Sinetron Indonesia: Beberapa Kesalahannya

Senin 17-02-2025,11:33 WIB
Oleh: Yayan Sakti Suryandaru*

Ketiga, adanya aliran kisah (alur) yang kerap tidak masuk akal. Sinetron Indonesia terbiasa menghubungkan satu kisah dengan kisah lainnya seadanya, terkadang tidak masuk lagi. Kadang, peristiwa itu harus ada dan memenuhi keinginan produser dalam jaringan meski tak masuk akal. 

Persoalan ada kalanya tiba-tiba muncul, entah muncul tokoh baru atau pemain baru, atau sekadar memperpanjang episode. Itu menambah deretan dan panjangnya cerita. Maka itu, sinetron terbiasa untuk tayang setiap hari atau stripping.
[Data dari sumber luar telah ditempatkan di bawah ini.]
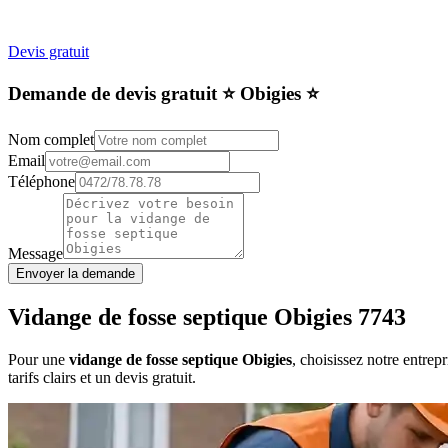
Devis gratuit
Demande de devis gratuit ⭐️ Obigies ⭐️
Nom complet
Email
Téléphone
Message
Envoyer la demande
Vidange de fosse septique Obigies 7743
Pour une
vidange de fosse septique Obigies
, choisissez notre entre
tarifs clairs et un devis gratuit.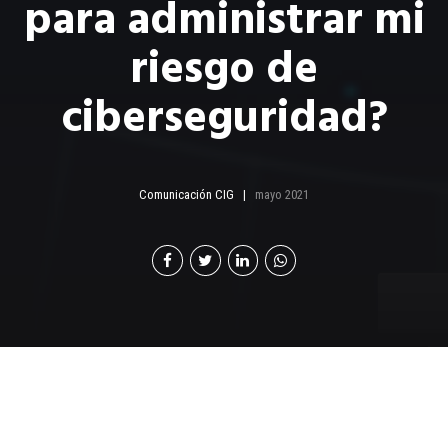
para administrar mi
riesgo de
ciberseguridad?
Comunicación CIG
mayo 2021
No se preocupe si parece
que debe considerar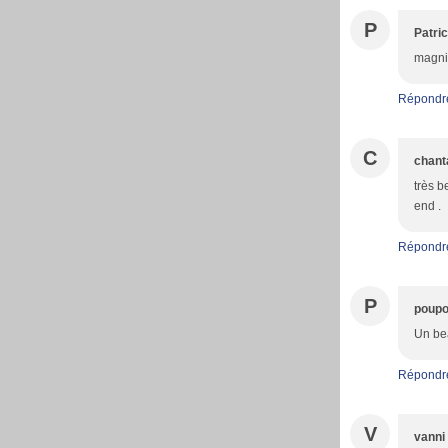
P
Patric
magni
Répondr
C
chant
très b
end .
Répondr
P
poupo
Un bea
Répondr
V
vanni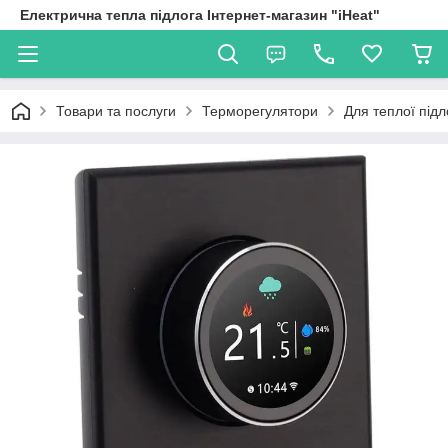
Електрична тепла підлога Інтернет-магазин "iHeat"
Товари та послуги
Терморегулятори
Для теплої підл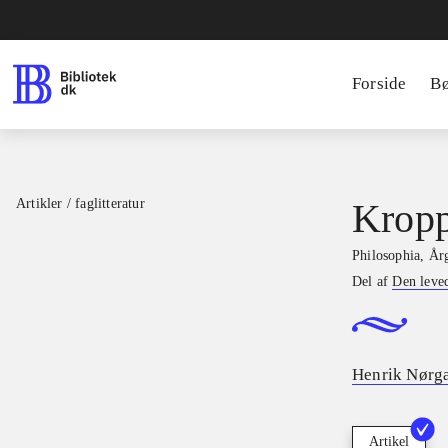
Forside
B
Artikler / faglitteratur
Kropp
Philosophia
,
Årg
Del af
Den leve
Henrik Nørga
Artikel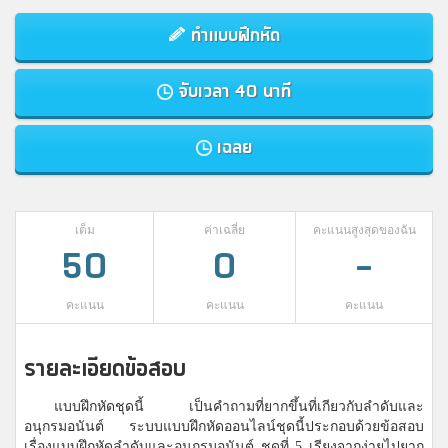
ทำแบบฝึกหัด
จับเวลา 40 นาที
เฉลย
เต็ม
ค่าเฉลี่ย
คะแนนสูงสุดของฉัน
50
0
-
คะแนน
คะแนน
คะแนน
รายละเอียดข้อสอบ
แบบฝึกหัดชุดนี้ เป็นคำถามที่ยากขึ้นที่เกียวกับลำดับและ
อนุกรมอนันต์ ระบบแบบฝึกหัดออนไลน์ชุดนี้ประกอบด้วยข้อสอบ
เรื่องแบบฝึกหัดลำดับและอนุกรมอนันต์ ชุดที่ 5 เรียงจากง่ายไปยาก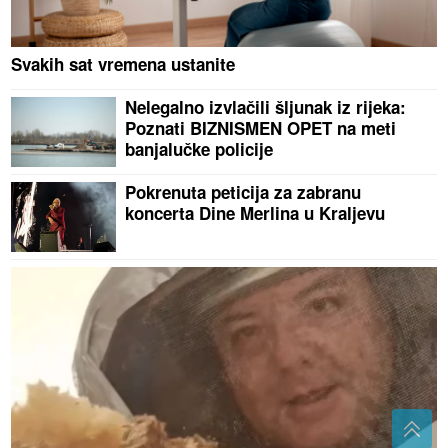
Svakih sat vremena ustanite
Nelegalno izvlačili šljunak iz rijeka:
Poznati BIZNISMEN OPET na meti
banjalučke policije
Pokrenuta peticija za zabranu
koncerta Dine Merlina u Kraljevu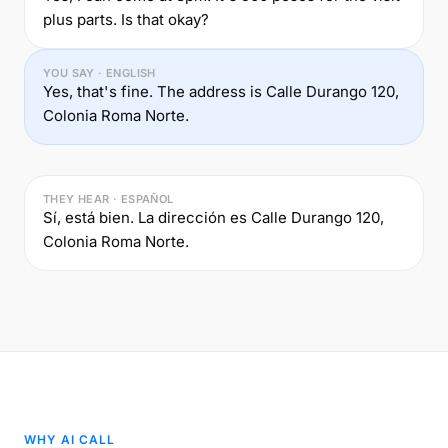
plus parts. Is that okay?
YOU SAY · ENGLISH
Yes, that's fine. The address is Calle Durango 120,
Colonia Roma Norte.
THEY HEAR · ESPAÑOL
Sí, está bien. La dirección es Calle Durango 120,
Colonia Roma Norte.
WHY AI CALL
Keempat, pasti berakhir dengan happy ending. Mayoritas memiliki akhir kisah yang bahagia seperti kedua pasangan menikah atau kebahagiaan yang dirasakan seluruh pemain yang terlibat di dalam kisah itu. Akhir cerita ditampilkan renyah dan tidak perlu berpikir dalam menikmati sajiannya.  

AGENDA KE DEPAN

Bukannya menghasilkan karya yang melenakan penonton, para produsen sinetron Indonesia harus sering turun ke kalangan masyarakat. Melihat realitas yang terjadi dalam kehidupan masyarakat Indonesia. 

Mereka harus mencintai cerita yang betul-betul disesuaikan dengan kondisi masyarakat sekarang ini. Kalau sifatnya tidak membumi atau tidak sesuai dengan kondisi, lambat laun publik akan enggan untuk menyaksikan sinetron itu.

Publik tak ingin menghibur diri dengan sinetron Indonesia yang ceritanya berbelit-belit. Panjang, sulit untuk mencernanya atau beralur cerita rumit. Yang pasti, janganlah menjual mimpi bahwa sinetron itu harus berakhir happy ending, kehidupan bertabur fasilitas yang oke. 

Tak perlu juga membuat sinetron yang mengeksploitasi kemelaratan sebagai sebuah kontras atas produk lama yang menjual kemewahan. Sewajarnya saja, mendekatlah pada kenyataan yang ada.

Sebagai pengingat, para produsen sinetron jangan melupakan Undang-Undang No 32 Tahun 2002 tentang Penyiaran. Secara teknis, upayakan muatan-muatan sinetron untuk tidak melanggar Pedoman Perilaku Penyiaran dan Standar Program Siaran (P3 dan SPS) KPI Tahun 2012. 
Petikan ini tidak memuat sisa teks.